ECLI:NL:GHARL:2024:7644

Gerechtshof Arnhem-Leeuwarden

Datum uitspraak
10 december 2024
Publicatiedatum
10 december 2024
Zaaknummer
23/2317
Instantie
Gerechtshof Arnhem-Leeuwarden
Type
Uitspraak
Rechtsgebied
Bestuursrecht; Belastingrecht
Procedures
  • Hoger beroep
Vindplaatsen
  • Rechtspraak.nl
AI samenvatting door LexboostAutomatisch gegenereerd

Hoger beroep inzake de waardevaststelling van een woning onder de Wet WOZ

In deze zaak heeft het Gerechtshof Arnhem-Leeuwarden op 10 december 2024 uitspraak gedaan in het hoger beroep van belanghebbende tegen de uitspraak van de rechtbank Overijssel. De zaak betreft de waardevaststelling van een woning onder de Wet waardering onroerende zaken (Wet WOZ). De heffingsambtenaar van de gemeente Steenwijkerland had de waarde van de onroerende zaak vastgesteld op € 138.000 per 1 januari 2021. Belanghebbende, huurder van de woning, heeft bezwaar gemaakt tegen deze waardevaststelling, maar de heffingsambtenaar handhaafde zijn beschikking. De rechtbank verklaarde het beroep van belanghebbende ongegrond, waarna belanghebbende in hoger beroep ging.

Tijdens de zitting op 6 november 2024 is de gemachtigde van belanghebbende verschenen, terwijl de heffingsambtenaar niet aanwezig was. Belanghebbende betwistte de vastgestelde waarde en stelde dat deze te hoog was, pleitend voor een waarde van € 126.000. Het Hof heeft de argumenten van belanghebbende en de heffingsambtenaar tegen elkaar afgewogen. Belanghebbende voerde aan dat de heffingsambtenaar de waarde niet voldoende had onderbouwd en dat de woning in een beneden gemiddelde staat van onderhoud verkeerde.

Het Hof oordeelde dat de heffingsambtenaar erin was geslaagd aannemelijk te maken dat de vastgestelde waarde niet te hoog was. Het Hof benadrukte dat de waarde per vierkante meter die door de heffingsambtenaar was gehanteerd, lager was dan de gerealiseerde prijs van vergelijkbare woningen. Het Hof concludeerde dat het hoger beroep ongegrond was en bevestigde de uitspraak van de rechtbank. De kosten voor griffierecht en proceskosten werden niet toegewezen.

**REGELS UIT DATASET**.
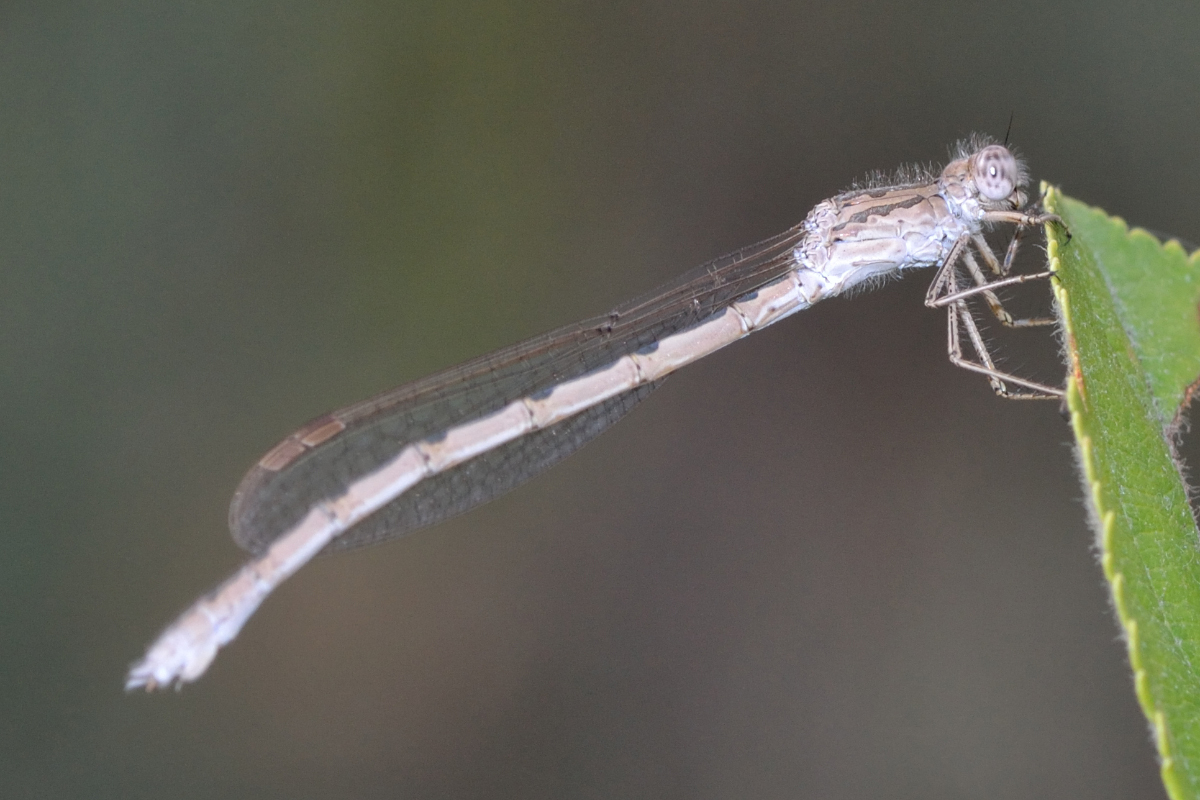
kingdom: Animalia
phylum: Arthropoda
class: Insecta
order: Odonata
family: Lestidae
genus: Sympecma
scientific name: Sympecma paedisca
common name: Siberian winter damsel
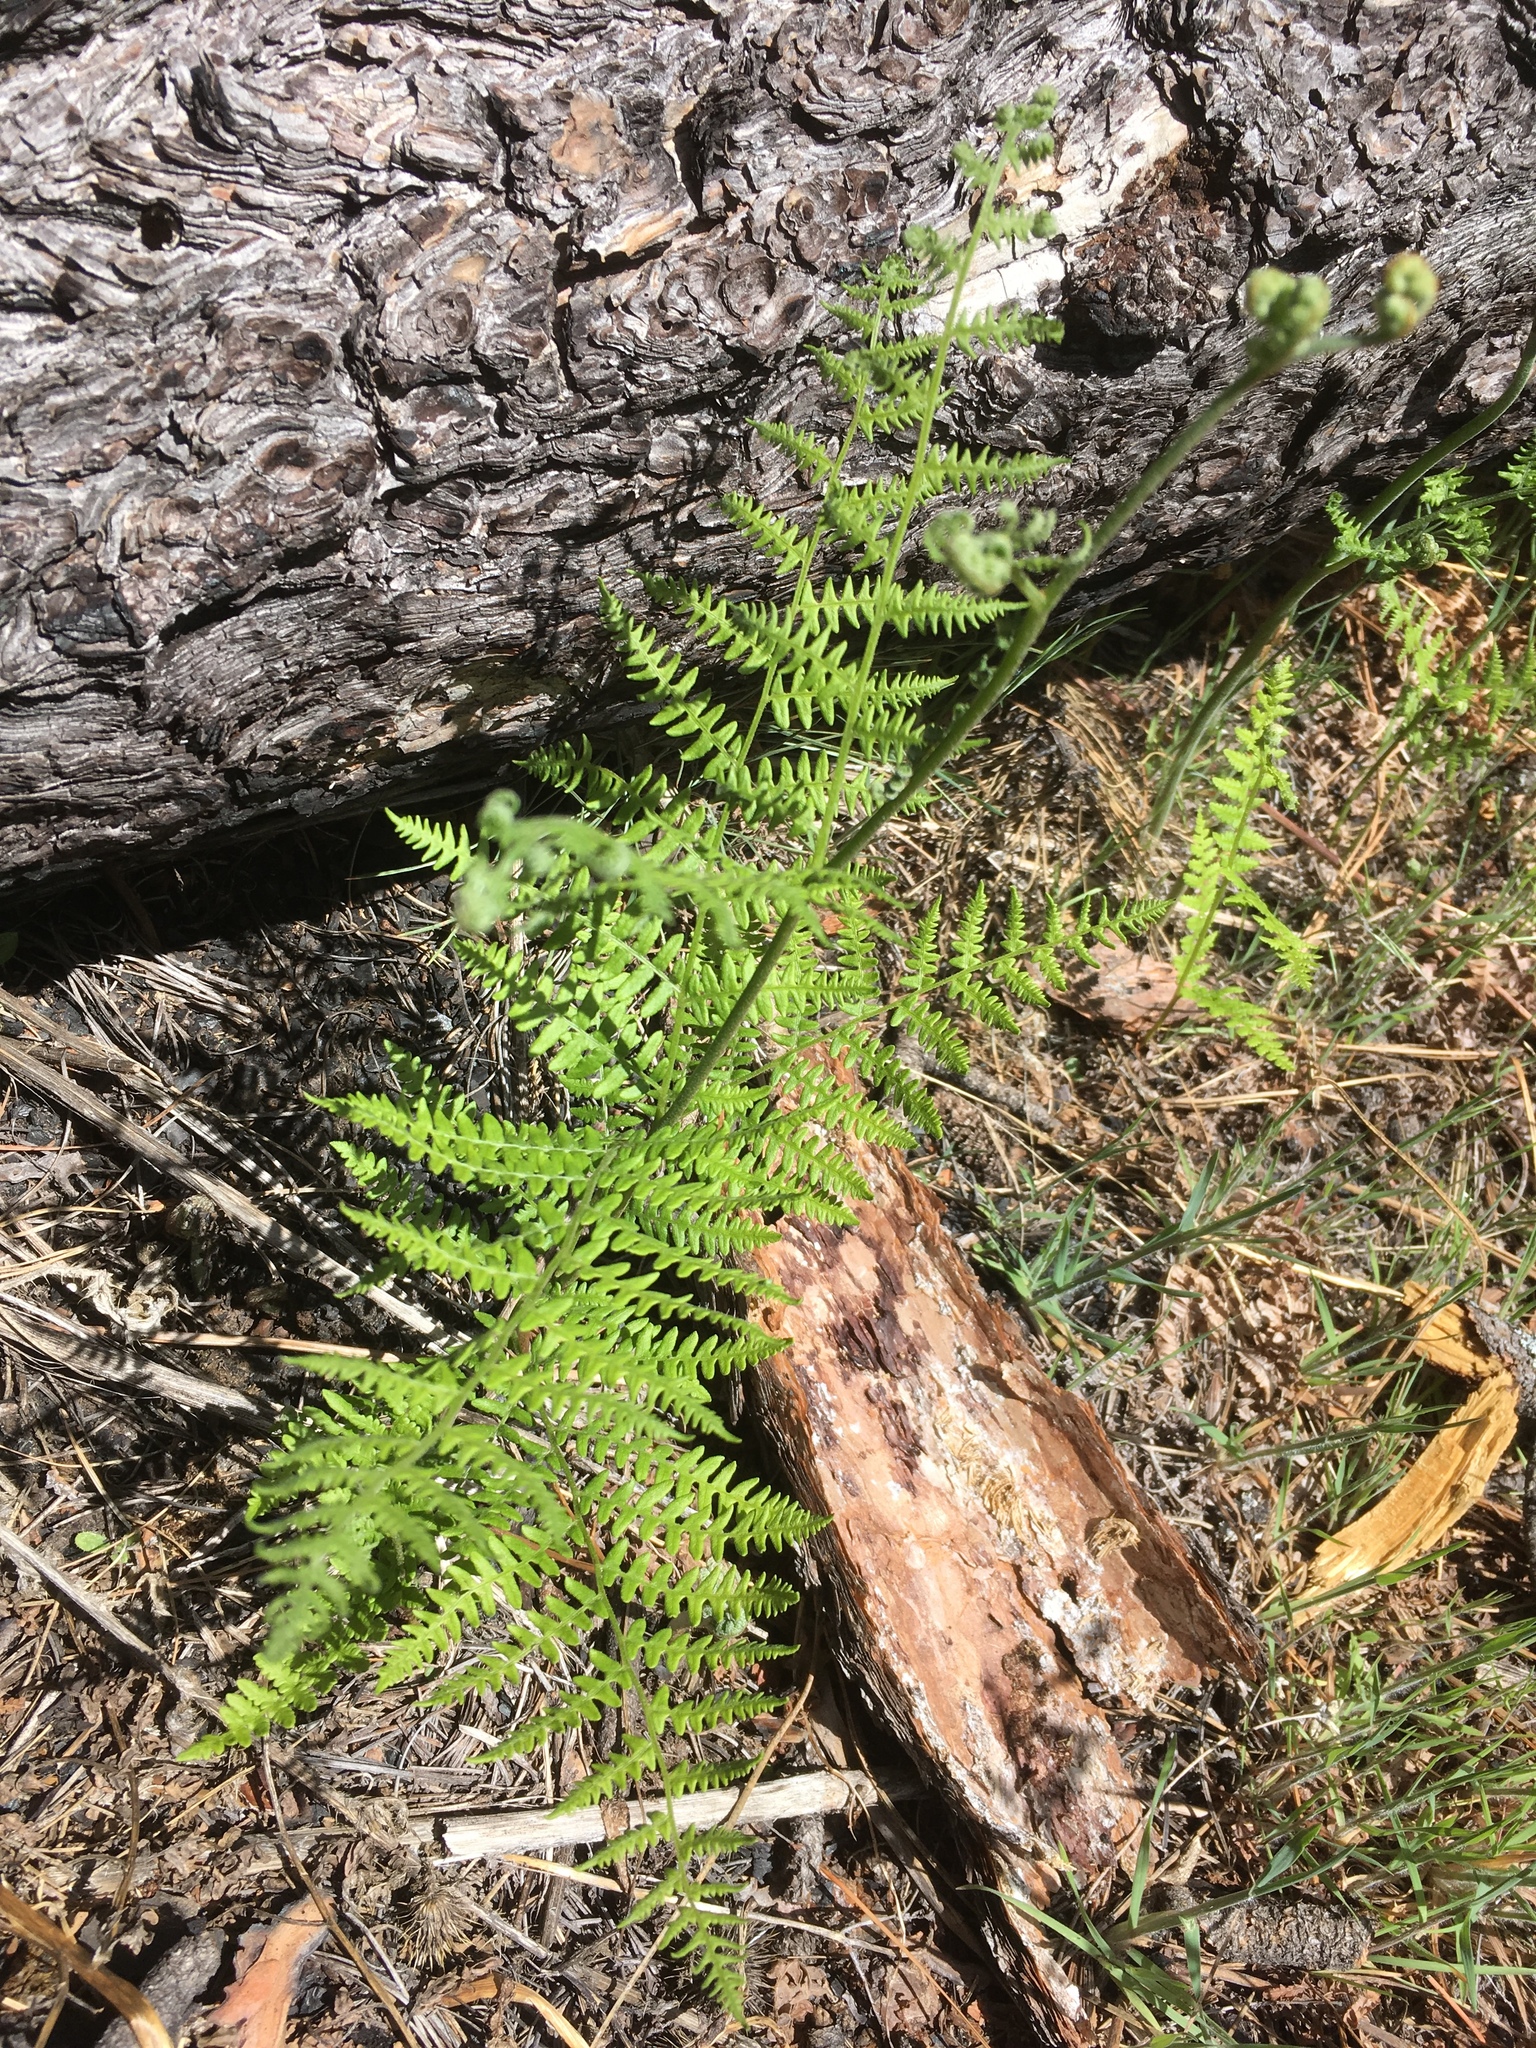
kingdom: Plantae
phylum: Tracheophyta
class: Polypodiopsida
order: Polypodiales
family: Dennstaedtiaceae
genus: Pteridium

**WAT WORDT GEVRAAGD**.
Beantwoord over de uitspraak over de WOZ-waarde deze vragen:
(a) Op welk bedrag had de heffingsambtenaar de waarde van de woning per 1 januari 2021 vastgesteld?
(b) Voor welke waarde pleitte belanghebbende?
(c) Op welke datum vond de zitting plaats?

**UITWERKING**.
(a) Op € 138.000.
(b) Voor een waarde van € 126.000.
(c) Op 6 november 2024.